Let’s say my partner explodes in anger after hearing that I spent too much money on clothes. His violent and immature demonstration of anger is thrust on me as though I deserve the inappropriate lashing. In my mind and heart, I might feel as though my actions “made him” do what he did. As a result, I might feel that my immaturity elicited such violence. 

Instead of holding an appropriate boundary between his behavior and mine, I carry his immaturity by assuming his anger was my fault. Even though he did something inappropriate and immature, I carry the feelings for him as though I am the immature and inappropriate one. In other words, our perpetrators do something shameful and something for which they should take the blame but, instead, trauma helps us carry those feelings for them. 

Carried feelings are prevalent when we come out and listen to the immature beliefs and prejudiced reactions of others. Something like, “my sister thinks my lifestyle is wrong, and maybe it is.” We take their inappropriate rejections and hold them towards ourselves. Furthermore, carried feelings will help us feel as though our body isn’t ours. As though we are safer following the guidelines and meeting others’ expectations. Carried feelings lead us to believe we are damaged, flooded with a sense of self-mistrust. Carried feelings are powerful yet sneaky! When we combine the powerful forces of shame we get a dynamic duo with carried feelings. 

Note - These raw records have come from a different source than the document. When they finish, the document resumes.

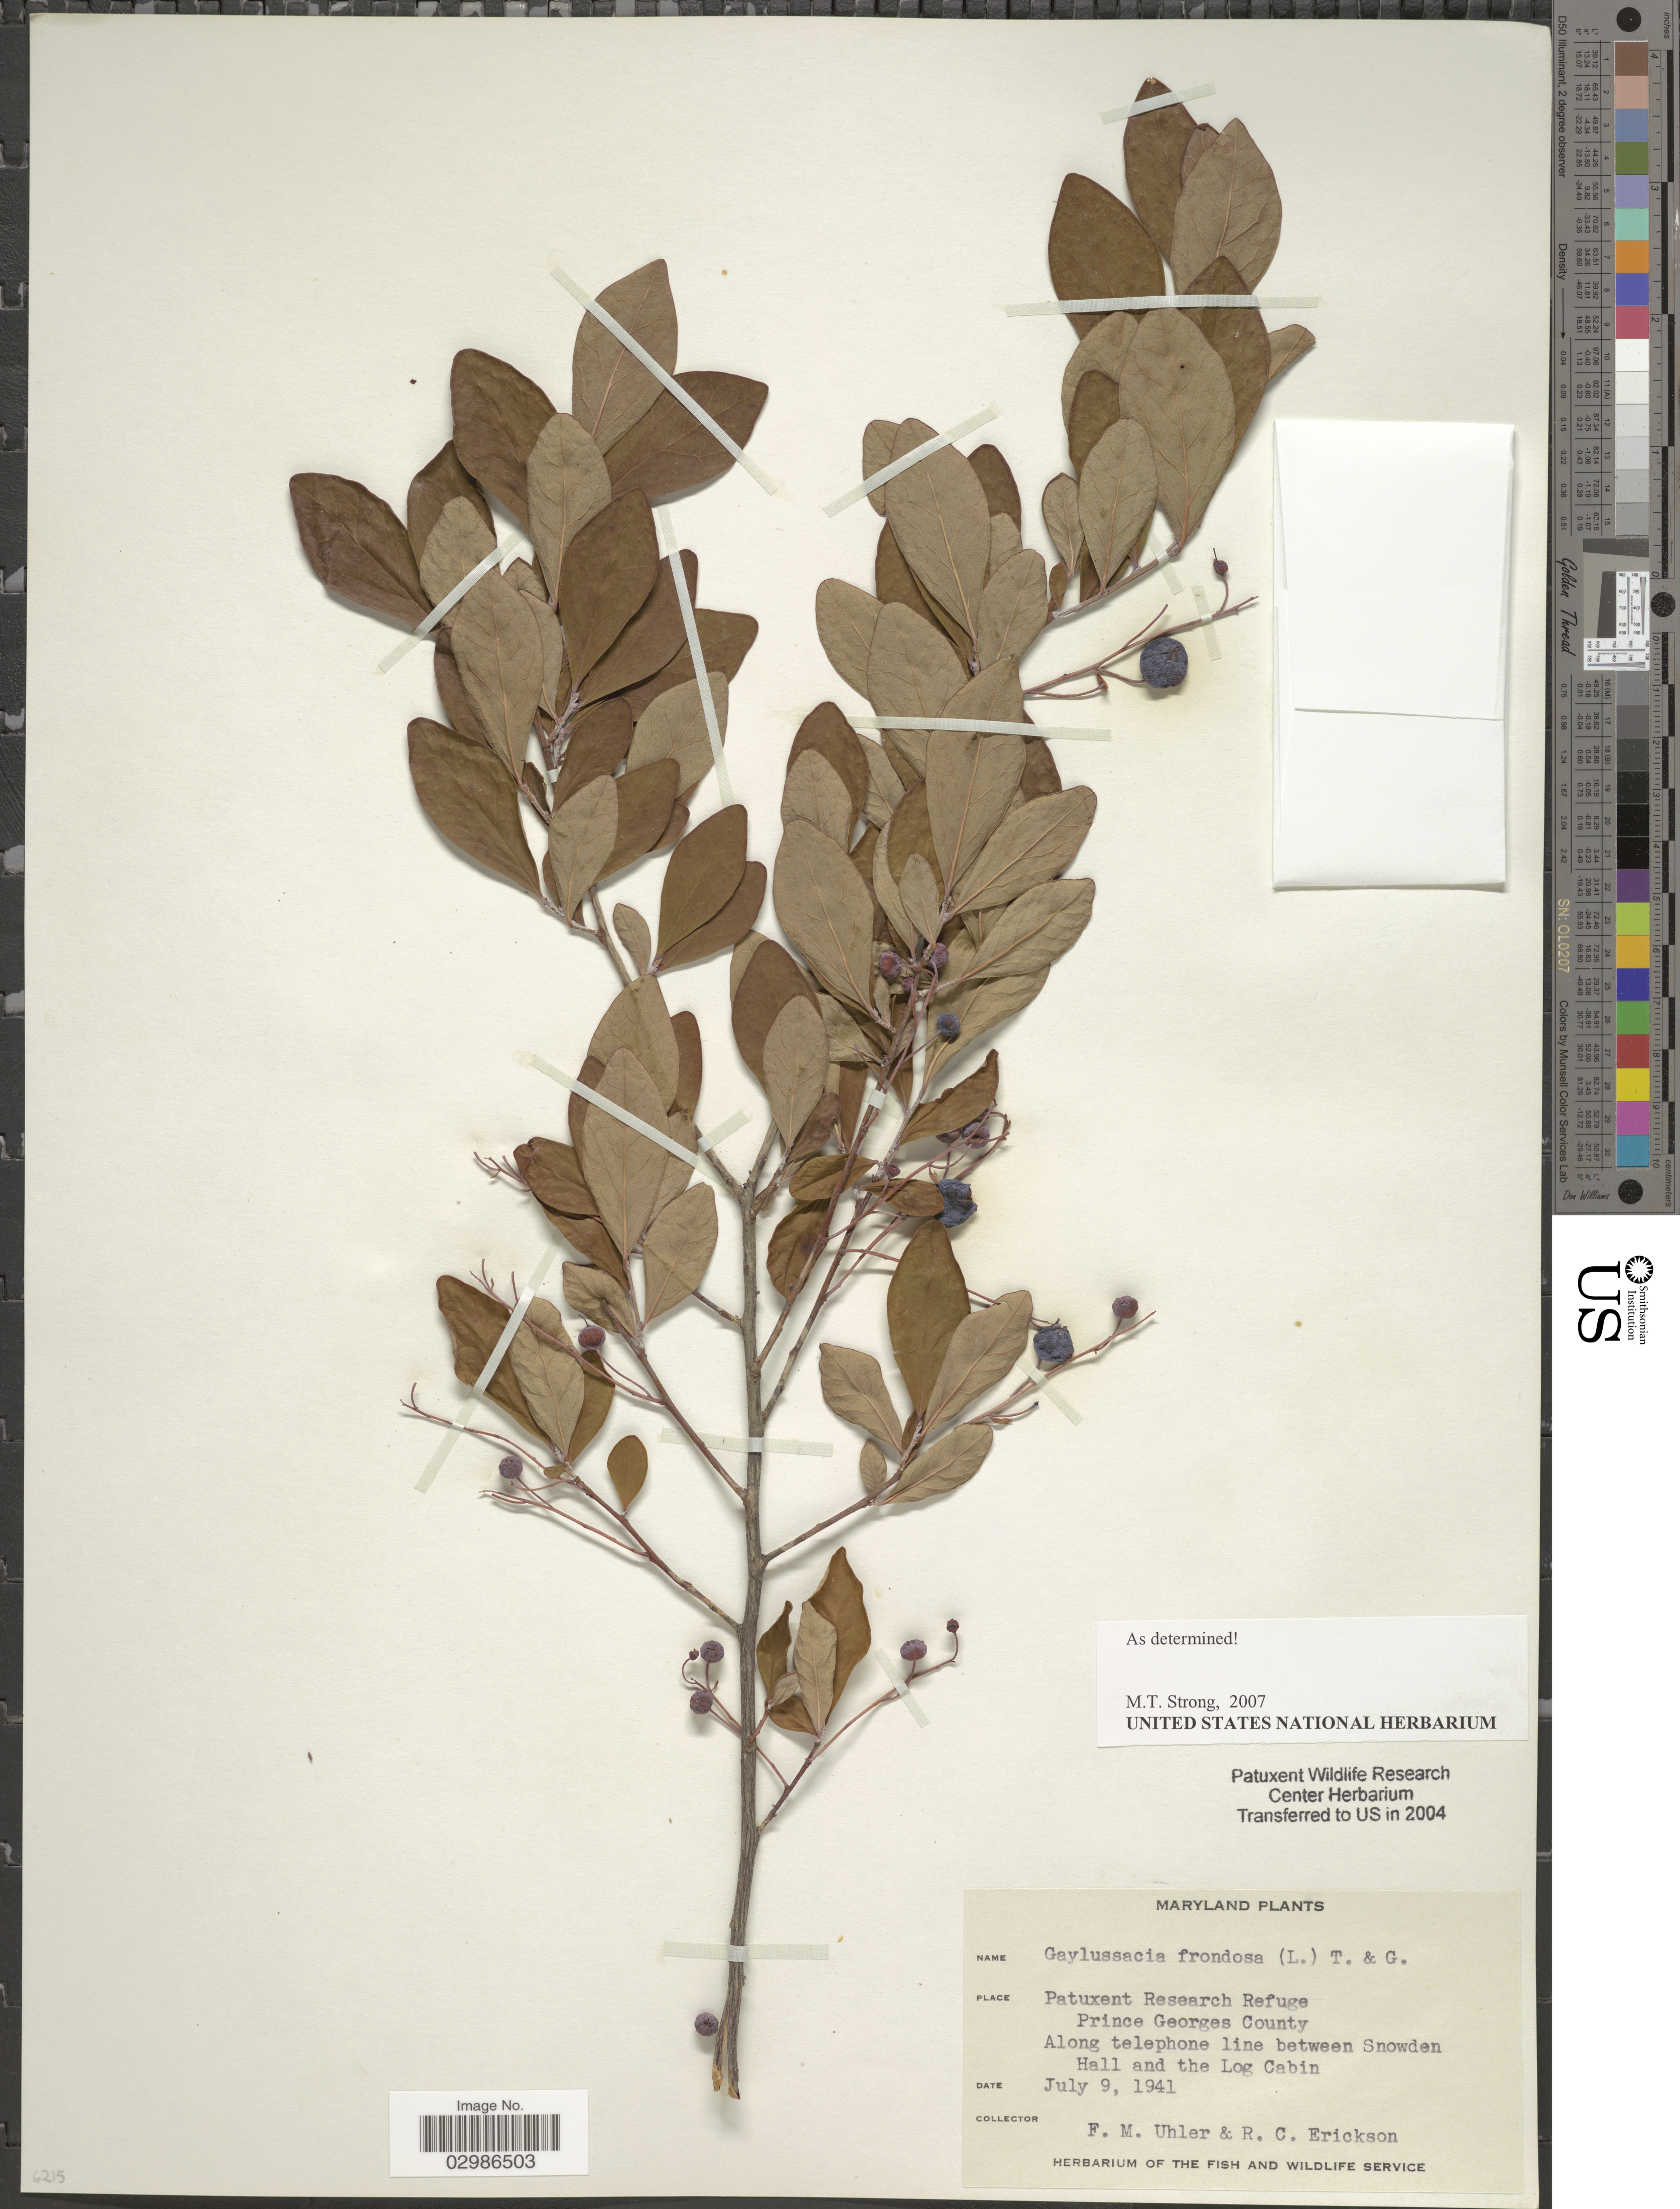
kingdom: Plantae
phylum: Tracheophyta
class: Magnoliopsida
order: Ericales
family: Ericaceae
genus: Gaylussacia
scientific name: Gaylussacia frondosa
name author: (L.) Torr. & A. Gray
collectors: F. M. Uhler & R. Erickson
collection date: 1941-07-09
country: United States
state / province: Maryland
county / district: Prince George's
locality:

After we participate in the behaviors that leave us feeling shame, we tell ourselves that we will never do it again: never drink that much, never eat that much, or never sleep with that person again. But because shaming behaviors often come with pleasure, and because shame is a medication for our misery, we find ourselves doing the behavior one more time. After a couple of cycles, we begin to realize that we can’t even trust ourselves, like a monster who is totally against us living at our core. 

When we have tried to love and loved with all of every fiber in our being, and it STILL fails, we will hear the message of self-mistrust playing its unstoppable tune. Can I trust myself to know love and can I even trust love. We will question with great uncertainty. 

There are so many facets to love and earning our own trust back. I could talk about this for days, but I will say, we know how to love. It is hardwired into our brain, but to find our way back to the sustainable and trustworthy versions of love, we first have to address our shame, call out our carried feelings, and find trustworthy people with whom we can practice trusting again. When we find them, we have to be open to letting their sincere love soak into our core. We have to be brave enough to let it be true, not just as cognitive thought, but as an emotional, felt-sense truth. 

To my bi people out there: we walk a thin line. Sometimes we’re too gay for straight partners and our dating history is confusing and scary for them, but we also face queer gatekeepers who are threatened by our straight dating history as well. To this I say, find your language. Get to know your attractions, your tale of sexual orientation as it unfolded throughout your life. Find the language that will clearly help you articulate how your emotional desires drive you towards emotional intimacy because that truly is the mortar of any relationship, way more than sexual intimacy! As you feel your true knowing stabilize your confidence in your truth––sexually and romantically––you’ll develop the language to assuage the fears of those who might also have been burned by love.

I say this a lot, but it bears repeating: the primary function of sexual orientation is not to tell you whose body you’ll enjoy. It is to guide you toward the life-changing love you most deeply crave. 

So, if when we came out, we came out as an emotional being rather than a sexual being, we might better understand and trust the nature of emotionality that leads to sexuality, even with all of its complexities and idiosyncrasies. We might be more primed to fall for and trust more readily the person who will create emotional intimacy WITH us, rather than PRIORITIZING someone who does something sexually FOR us. 

Thank you to this episode’s guest! I thoroughly enjoyed my time with her. Her energy was like sitting with a great friend! Vulnerability breeds vulnerability, and I want to thank the guest for creating a wonderful space, a sample of what emotional intimacy feels like.